◆ Given passage:
Content starts

The superintendent told us we might be getting paid less while janitors - for the same qualifications, for the same hours, technically even for the same job title! Why? Because it was “unskilled work”. So what kind of “skills” are we really talking about when considering pay scales? Rarity of required skills, and compensation of effort in gaining said skills, may be one factor, but who decided that removing an LCD screen was harder than removing an entire classroom? While certainly some work is worth more than others, efforts to funnel money out of working people’s hands has only been hitting those least able to get it back, resulting in a drastically unfair imbalance. Instead of trying to help each other, our society climbs over each other to get at the precious “fair” work left, and people who can’t compete with one-dimensional standards get work that’s even less valued. It’s not about “skills” or “effort” at all. It’s about your rung on the ladder.
Rose does make good points. He clearly shows through his examples that stereotyped categories of work (he also includes “pink-collar” or creative/empathetic work in his comparisons) are defective and out of touch. He gives examples of foremen and waitresses having aspects that obviously contradict the social divide. He even admits that intelligence doesn’t necessarily have anything to do with formal education – and then says that many jobs require intelligence even if they don’t require formal education. Even Rose can’t seem to separate himself from the root problem enough to denounce it. Most likely he is not conscious of this – few people knowingly perpetuate issues – but that doesn’t mean that I can suddenly agree with the underlying notion.
I believe that we should hold ourselves accountable when we notice ourselves keeping harmful ideas alive, at the most basic levels we can. That means, yes, don’t belittle work based on the perceived intelligence needed, but it also means don’t belittle work based on the actual intelligence needed. The original purpose of jobs and specialized work is so that everyone can provide for the needs of the populace. Roles are needed because no one can be their own doctor, and banker, and cook, and technician, and janitor. People simply can’t independently fulfill their own needs in modern society. We work to help each other. If someone is working in a position socially lower than you, then they are doing you a service. Respect them.

Content ends

◆ Problems to solve:
[1] In the essay on skilled and unskilled work, reproduce verbatim the passage from "I believe that" to "service. Respect them.".
[2] In the essay on skilled and unskilled work, which two kinds of workers does Rose use as examples of jobs with aspects that contradict the social divide?
[3] Extend the essay on skilled and unskilled work by writing what follows its final sentence.

◆ Supplied information:
Content starts

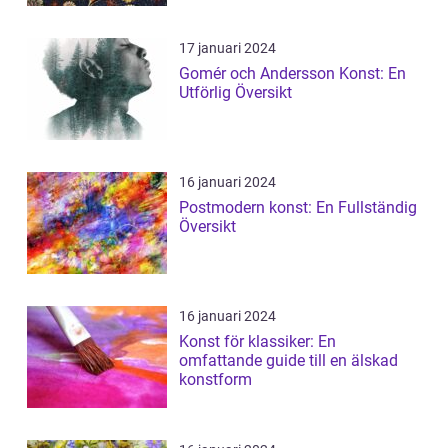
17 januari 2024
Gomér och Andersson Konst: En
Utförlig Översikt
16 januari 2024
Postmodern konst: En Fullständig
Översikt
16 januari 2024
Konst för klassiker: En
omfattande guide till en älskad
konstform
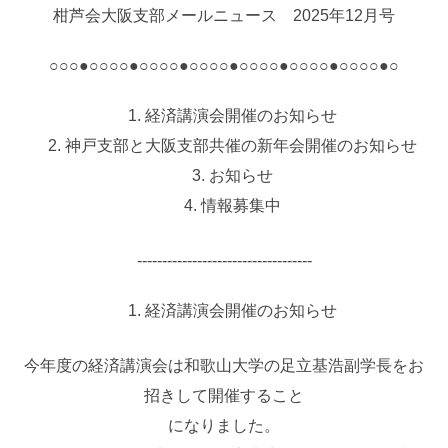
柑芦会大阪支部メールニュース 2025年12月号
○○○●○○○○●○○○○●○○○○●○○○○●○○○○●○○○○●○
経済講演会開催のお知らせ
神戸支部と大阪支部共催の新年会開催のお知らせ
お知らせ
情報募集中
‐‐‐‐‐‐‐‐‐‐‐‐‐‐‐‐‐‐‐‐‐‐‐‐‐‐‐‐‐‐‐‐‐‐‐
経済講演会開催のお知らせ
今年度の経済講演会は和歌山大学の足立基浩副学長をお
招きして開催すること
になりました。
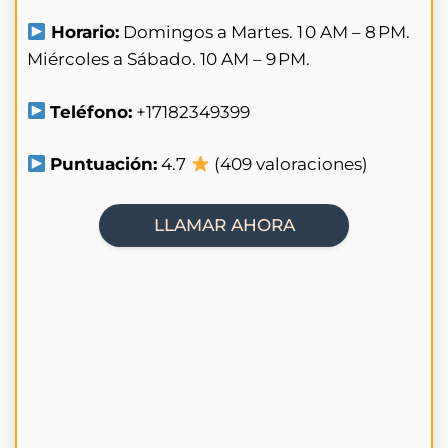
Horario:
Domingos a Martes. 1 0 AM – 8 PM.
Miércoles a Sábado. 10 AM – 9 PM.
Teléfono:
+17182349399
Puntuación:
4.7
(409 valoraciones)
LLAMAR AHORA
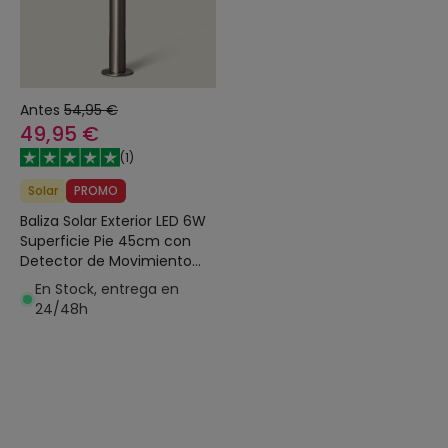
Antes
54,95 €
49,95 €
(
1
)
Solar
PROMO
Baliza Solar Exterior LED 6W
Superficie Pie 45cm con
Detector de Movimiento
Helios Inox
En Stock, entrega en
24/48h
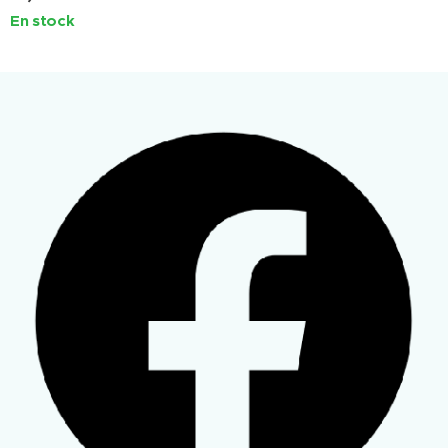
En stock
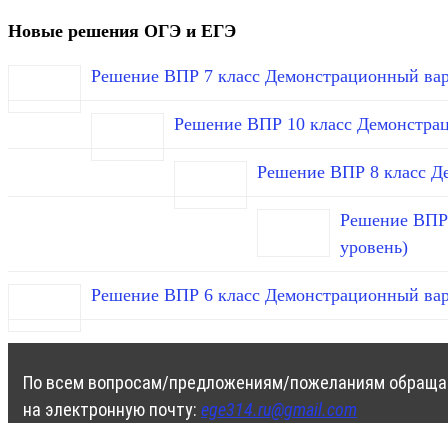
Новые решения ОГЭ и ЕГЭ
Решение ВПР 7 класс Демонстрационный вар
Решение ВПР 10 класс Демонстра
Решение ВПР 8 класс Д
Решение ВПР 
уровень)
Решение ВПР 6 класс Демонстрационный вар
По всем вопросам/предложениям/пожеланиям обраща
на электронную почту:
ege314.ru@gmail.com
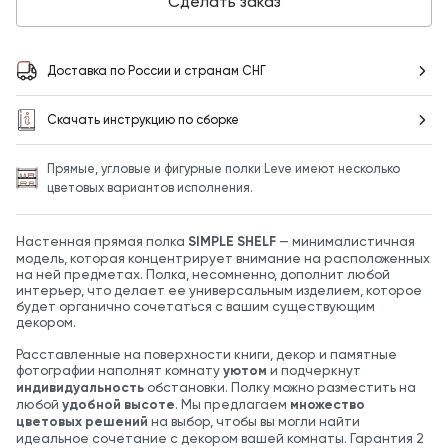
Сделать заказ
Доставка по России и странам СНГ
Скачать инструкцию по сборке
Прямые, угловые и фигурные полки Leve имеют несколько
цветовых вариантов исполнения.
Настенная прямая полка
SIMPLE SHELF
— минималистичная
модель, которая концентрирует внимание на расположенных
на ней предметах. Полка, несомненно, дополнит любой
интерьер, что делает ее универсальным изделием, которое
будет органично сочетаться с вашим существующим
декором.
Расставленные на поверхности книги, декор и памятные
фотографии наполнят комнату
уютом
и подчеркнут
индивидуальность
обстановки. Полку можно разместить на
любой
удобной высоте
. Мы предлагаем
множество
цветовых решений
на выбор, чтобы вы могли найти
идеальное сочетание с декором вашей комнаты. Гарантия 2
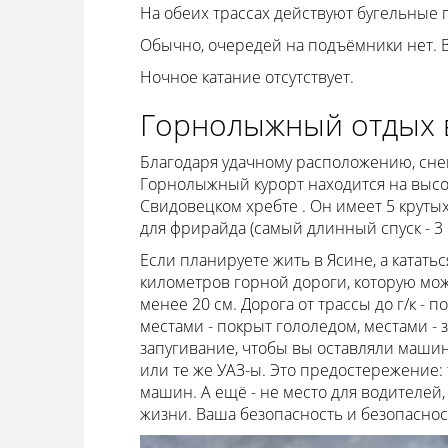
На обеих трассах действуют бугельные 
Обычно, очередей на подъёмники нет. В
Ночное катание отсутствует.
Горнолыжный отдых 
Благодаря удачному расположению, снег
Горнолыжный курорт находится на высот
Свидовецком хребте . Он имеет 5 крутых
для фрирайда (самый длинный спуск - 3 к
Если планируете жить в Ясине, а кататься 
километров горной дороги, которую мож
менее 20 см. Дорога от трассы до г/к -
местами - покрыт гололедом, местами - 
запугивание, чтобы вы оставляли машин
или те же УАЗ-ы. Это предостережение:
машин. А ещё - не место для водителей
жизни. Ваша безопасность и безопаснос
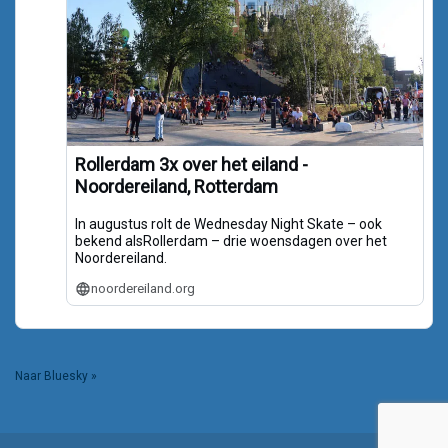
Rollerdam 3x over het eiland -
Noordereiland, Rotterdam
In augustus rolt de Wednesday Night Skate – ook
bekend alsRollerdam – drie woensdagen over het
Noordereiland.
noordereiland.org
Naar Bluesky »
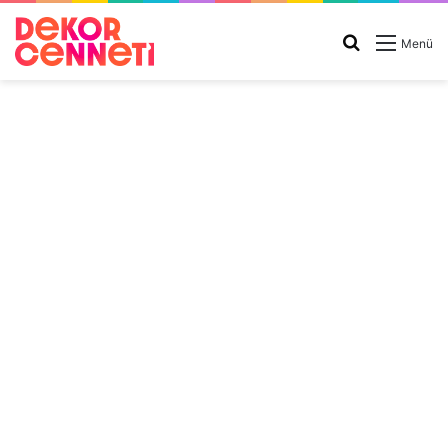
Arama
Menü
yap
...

Content ends

◆ Activity answers:
[1]
I believe that we should hold ourselves accountable when we notice ourselves keeping harmful ideas alive, at the most basic levels we can. That means, yes, don’t belittle work based on the perceived intelligence needed, but it also means don’t belittle work based on the actual intelligence needed. The original purpose of jobs and specialized work is so that everyone can provide for the needs of the populace. Roles are needed because no one can be their own doctor, and banker, and cook, and technician, and janitor. People simply can’t independently fulfill their own needs in modern society. We work to help each other. If someone is working in a position socially lower than you, then they are doing you a service. Respect them.

[2] Foremen and waitresses.

[3]
“Respect them.” What does that even mean? I know what I think that looks like, but I grew up in a rich neighborhood. I have more concrete examples of what respect for workers doesn’t mean. Do you remember Laura? I never even knew she existed until I had met her. When people are giving their time and effort for the sole purpose of making your life easier, we should appreciate that. Instead, we say these roles are “insignificant” or “low-level” and push them under the rug.
Have you ever had to wait in line at a fast-food restaurant because the service is slow? Think about this instead: the people behind that wall are working even harder than normal. Service isn’t being slow, demand is simply too high to keep up with. You have to stand still for a few minutes. They can’t stand still until everyone in there is gone, and probably haven’t for a while. I know far too many people who take a situation like this and complain, or leave pitiful tips. After all, you had to wait a long time to receive food you normally don’t have to wait for. To me, it always seemed that it meant the people serving you are doing an even better job working to fulfill your needs.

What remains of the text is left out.